_Required work_
Please copy all of the entries exactly, but drop every picture.

_Provided data_
==========

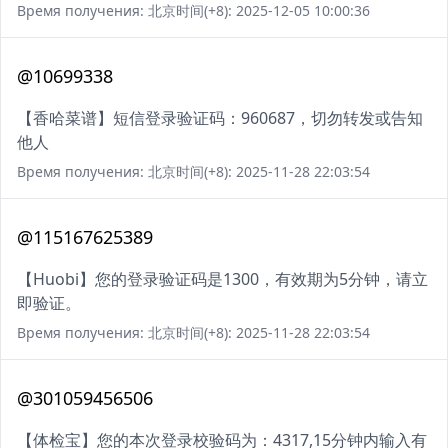
Время получения: 北京时间(+8): 2025-12-05 10:00:36
@10699338
【香哈菜谱】短信登录验证码：960687，切勿转发或告知
他人
Время получения: 北京时间(+8): 2025-11-28 22:03:54
@115167625389
【Huobi】您的登录验证码是1300，有效期为5分钟，请立
即验证。
Время получения: 北京时间(+8): 2025-11-28 22:03:54
@301059456506
【体检宝】您的本次登录校验码为：4317,15分钟内输入有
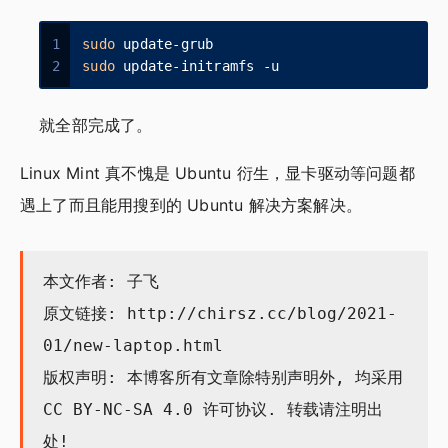
1
sudo
 update-grub
2
sudo
 update-initramfs -u
就全部完成了。
Linux Mint 真不愧是 Ubuntu 衍生，显卡驱动等问题都
遇上了而且能用搜到的 Ubuntu 解决方案解决。
本文作者: 子飞
原文链接:
http://chirsz.cc/blog/2021-
01/new-laptop.html
版权声明: 本博客所有文章除特别声明外, 均采用
CC BY-NC-SA 4.0
许可协议. 转载请注明出
处!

==========

_Written response_
Время получения: 北京时间(+8): 2025-12-05 10:00:36
@10699338
【香哈菜谱】短信登录验证码：960687，切勿转发或告知
他人
Время получения: 北京时间(+8): 2025-11-28 22:03:54
@115167625389
【Huobi】您的登录验证码是1300，有效期为5分钟，请立
即验证。
Время получения: 北京时间(+8): 2025-11-28 22:03:54
@301059456506
【体检宝】您的本次登录校验码为：4317,15分钟内输入有
1
sudo
 update-grub
2
sudo
 update-initramfs -u
就全部完成了。
Linux Mint 真不愧是 Ubuntu 衍生，显卡驱动等问题都
遇上了而且能用搜到的 Ubuntu 解决方案解决。
本文作者: 子飞
原文链接:
http://chirsz.cc/blog/2021-
01/new-laptop.html
版权声明: 本博客所有文章除特别声明外, 均采用
CC BY-NC-SA 4.0
许可协议. 转载请注明出
处!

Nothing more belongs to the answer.